Il circuito automobilistico come il ring di un incontro di boxe, l’epica sportiva come western, l’odore della morte come limite invalicabile eppure così irresistibilmente seducente.
E poi la sfida, il duello, l’infinita, secolare, irrisolta quanto tragicamente romantica lotta dell’uomo per spingersi oltre, l’ebbrezza per quel volo che a Icaro costò la vita.
Ron Howard non resiste al fascino del duello umano e dopo il dirompente faccia a faccia di “Frost/ Nixon”, torna con “Rush” (in sala dal 19 settembre) a raccontare le dinamiche dell’incontro/ scontro tra due uomini. A fronteggiarsi questa volta sono Niki Lauda/ Daniel Bruhl e James Hunt/ Chris Hemsworth: calcolatore, matematico, dimesso l’uno; istintivo, viscerale e superstar l’altro. Nemici per oltre un decennio, rivali storici fuori e dentro il circuito, piloti tra genio e sregolatezza, ma soprattutto uomini in guerra con se stessi e le proprie paure.

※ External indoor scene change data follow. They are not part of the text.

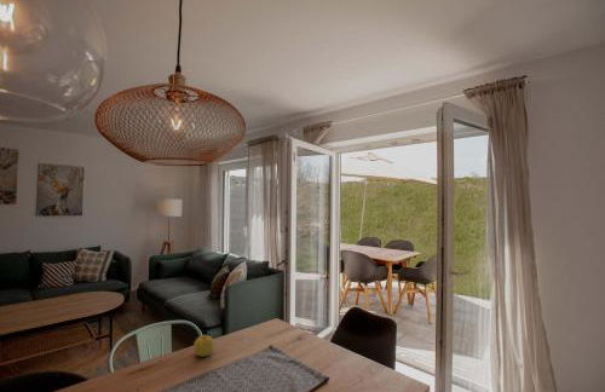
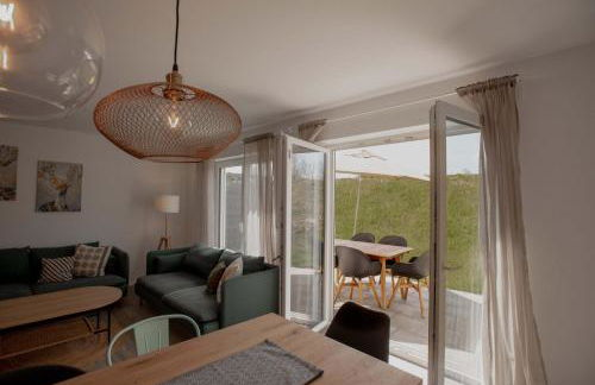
- fruit [192,334,215,358]
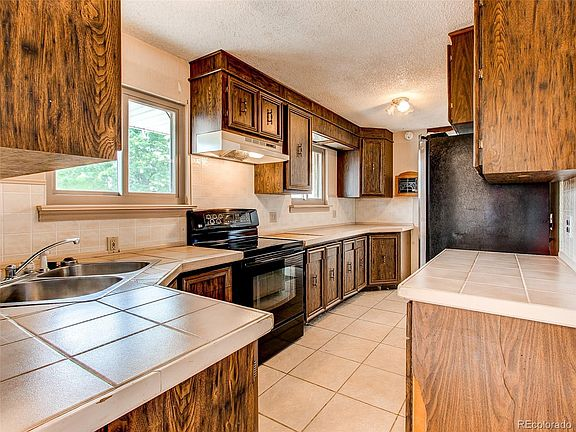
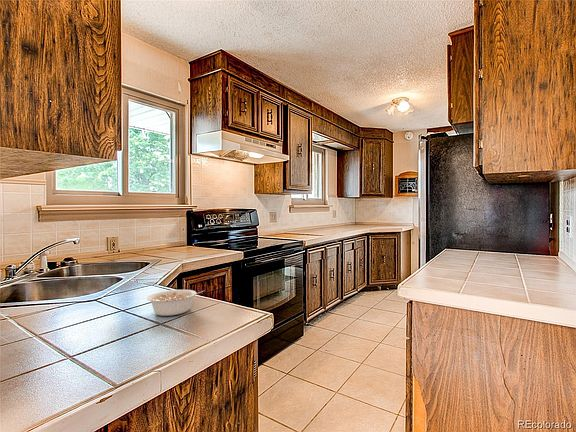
+ legume [146,289,204,317]
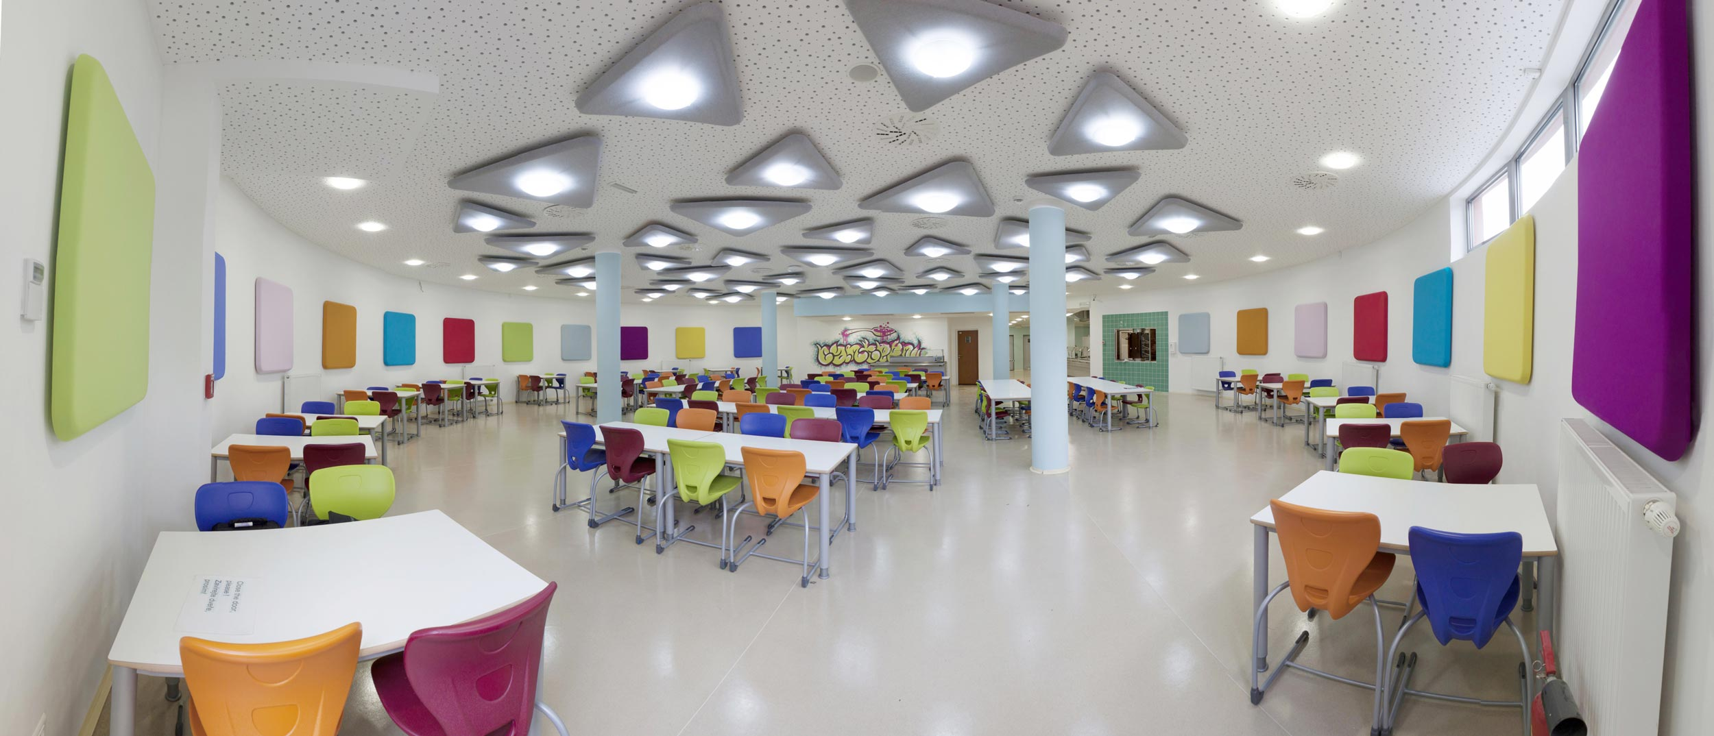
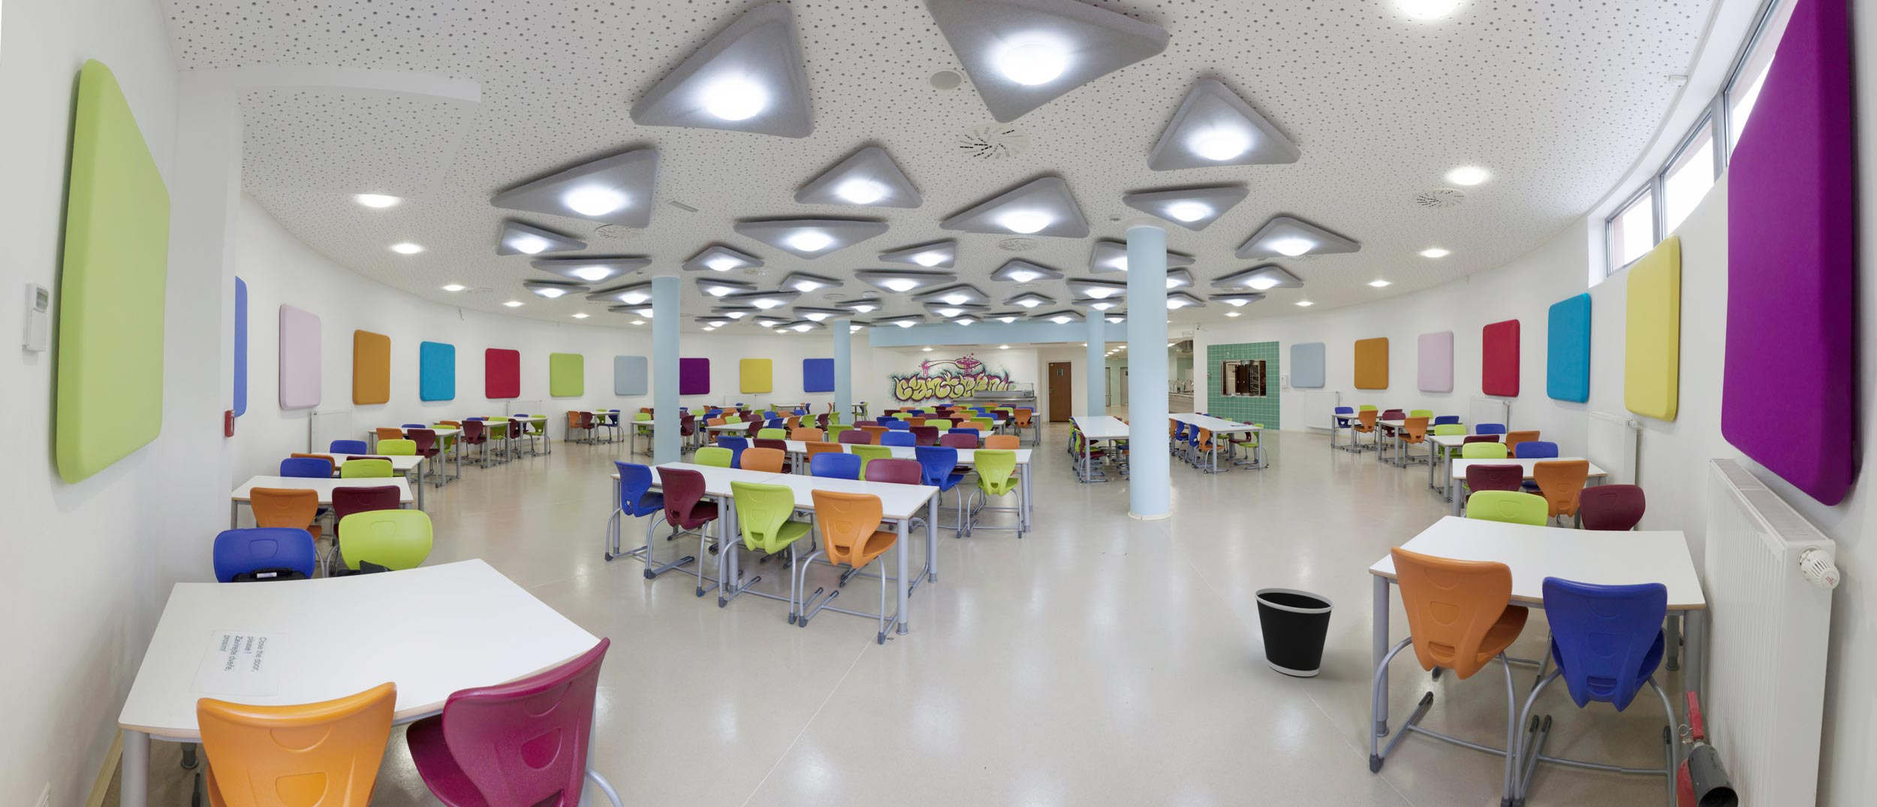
+ wastebasket [1253,588,1335,676]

La storia è quella che le cronache sportive ci hanno morbosamente restituito per anni: la più chiacchierata, spiata e fotografata rivalità tra due piloti di Formula 1, quella che negli anni ’70 avrebbe segnato la vita agonistica di Hunt e Lauda dai circuiti dilettantistici al disastroso campionato mondiale del 1976.

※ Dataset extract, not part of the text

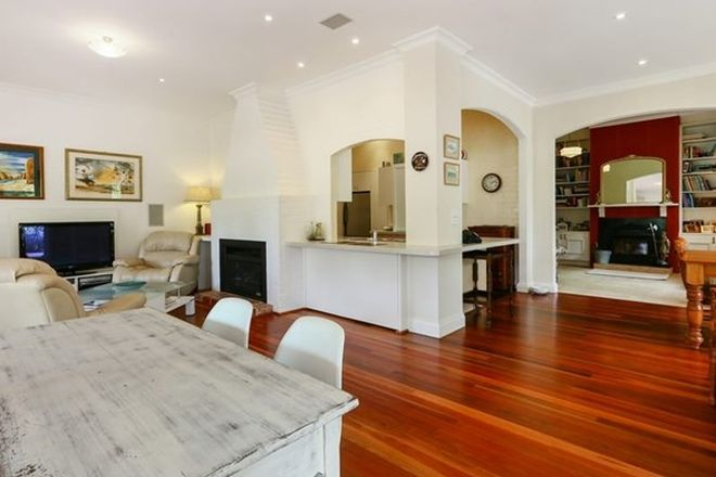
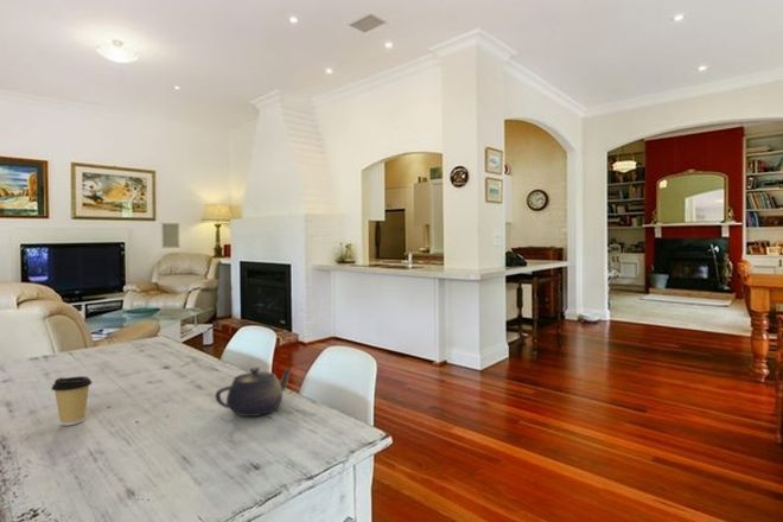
+ coffee cup [50,375,94,426]
+ teapot [214,367,295,418]
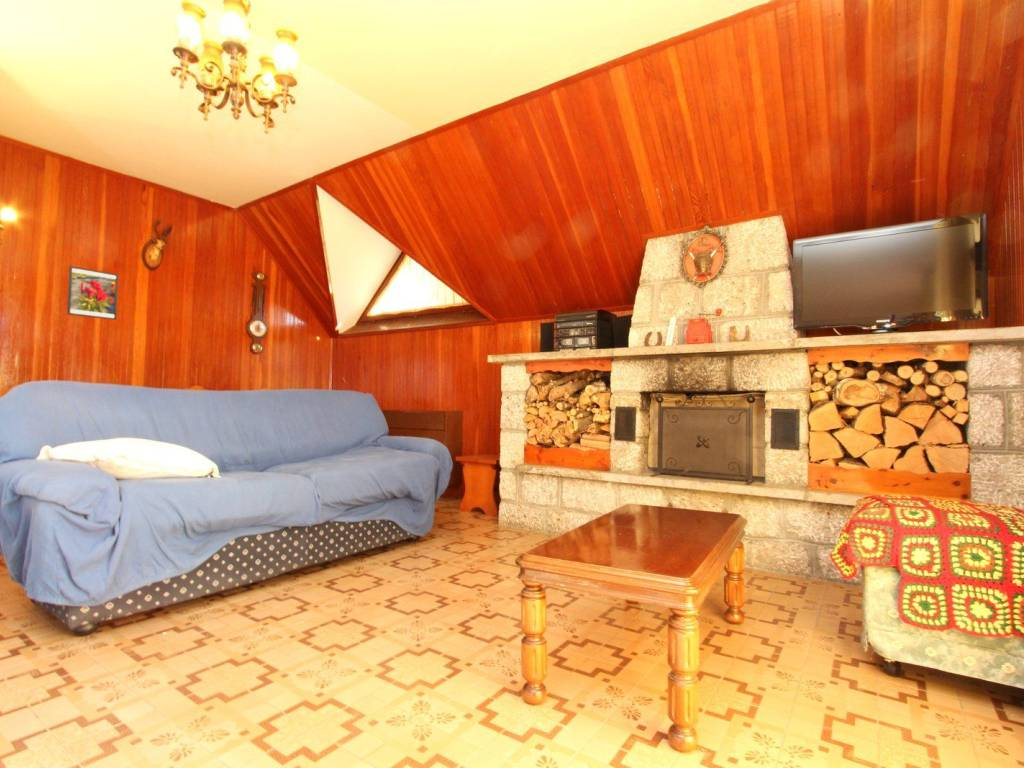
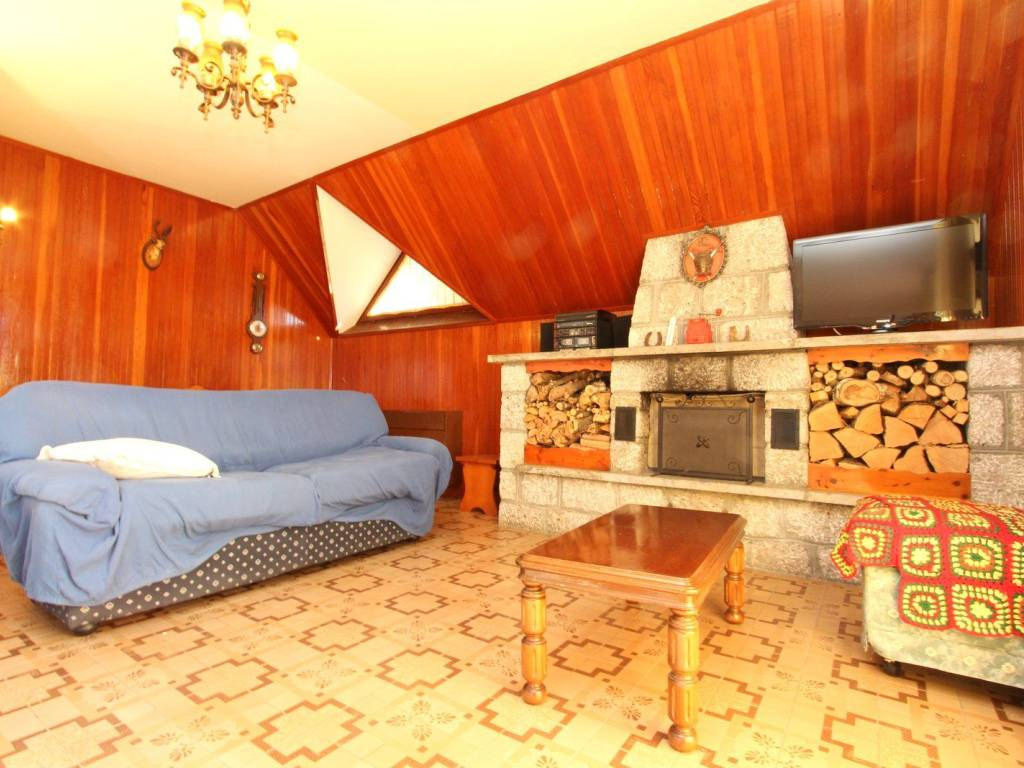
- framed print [66,265,119,321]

Solo che con Peter Morgan e Ron Howard al comando, la vicenda che per anni infiammò il mondo delle corse, diventa l’occasione per una disamina molto più ampia sul genere umano e la sua inevitabile, incontenibile attrazione per la morte.

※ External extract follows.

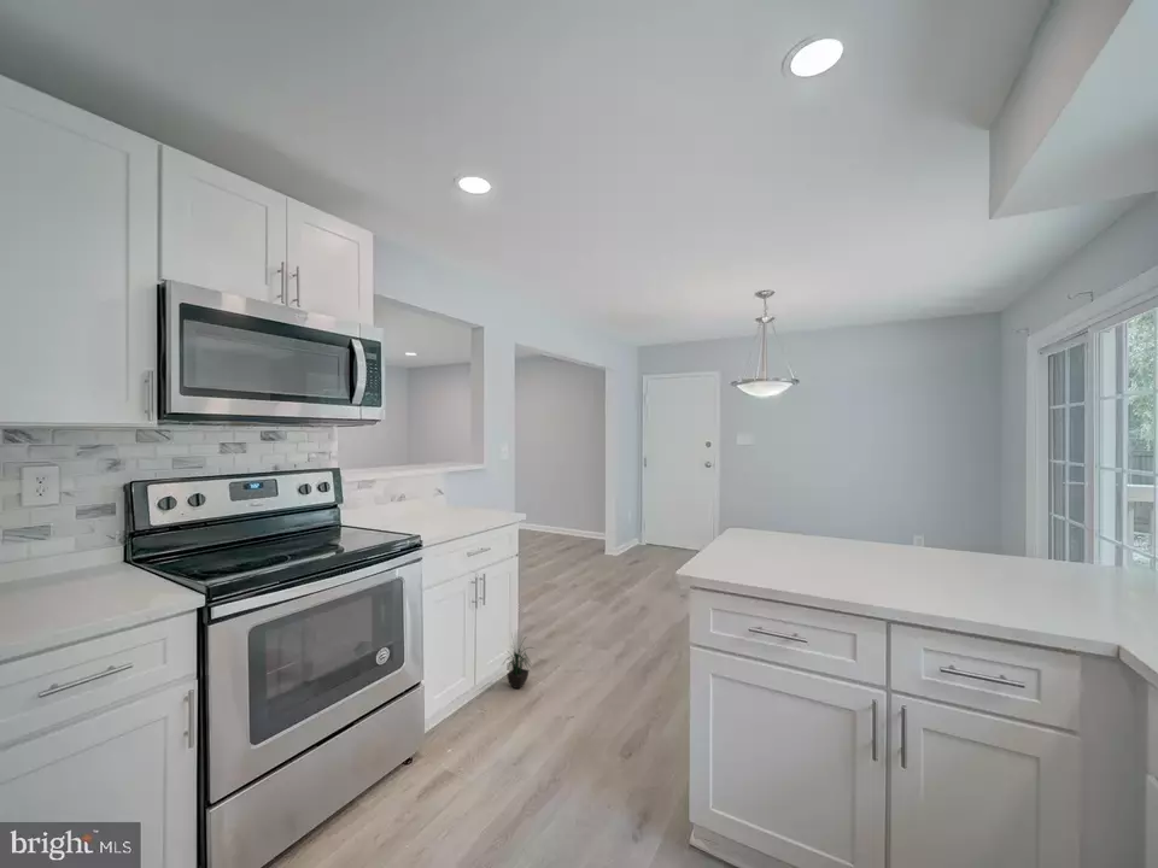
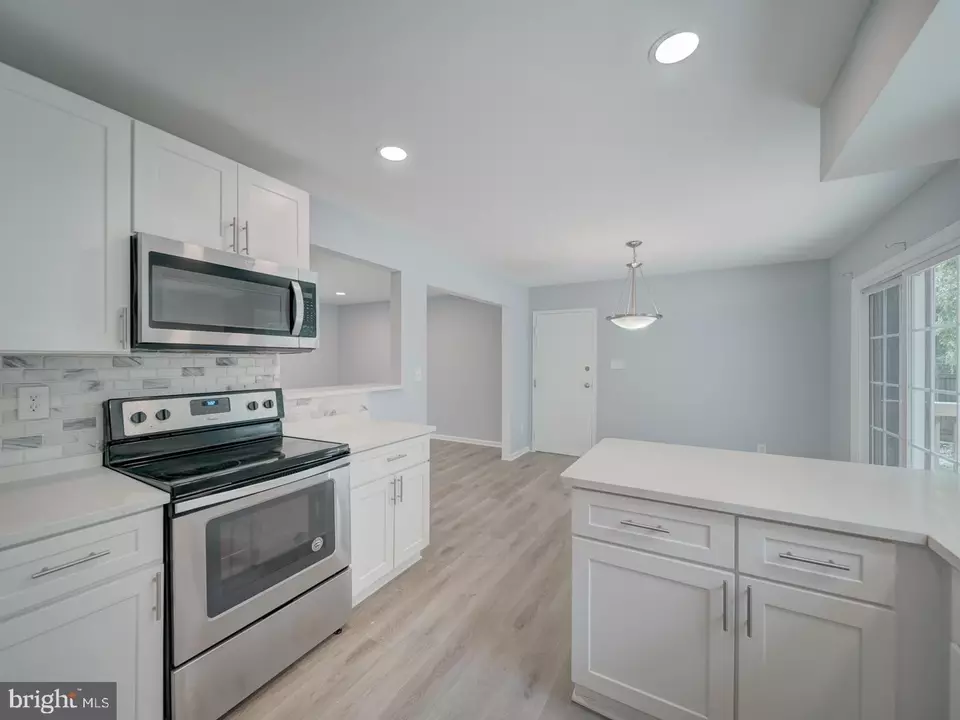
- potted plant [502,631,536,690]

I campioni di “Rush” hanno il fascino delle rock star dei ‘70, si sfidano sul filo del centesimo di secondo, si studiano a distanza, si affrontano a colpi di pit stop, giri veloci e recuperi improbabili.
Howard riesce ad evitare i cliché del biopic sportivo, mantiene la giusta distanza da qualsiasi pretesa di tipo documentaristico, scaraventa i suoi protagonisti in una corsa folle verso l’impossibile e forte di una sceneggiatura solida va dritto al traguardo lasciando allo spettatore la possibilità di assaporare il piacere del racconto.
Indugiare sui rituali giri di gara non serve: Howard preferisce alternare le poche immagini di repertorio ai piani ravvicinati dei pistoni che spingono nei cilindri, delle ruote che sgommano sull’asfalto, dei motori che si scaldano sulle griglie di partenza. E capita così che nell’assordante bagarre di cronisti, bandierine e lamiere in caduta libera, trovi spazio il ritratto crepuscolare di due icone. I silenzi, gli sguardi, le occhiate e i non detti di Daniel Bruhl e Chris Hemsworth fanno il resto.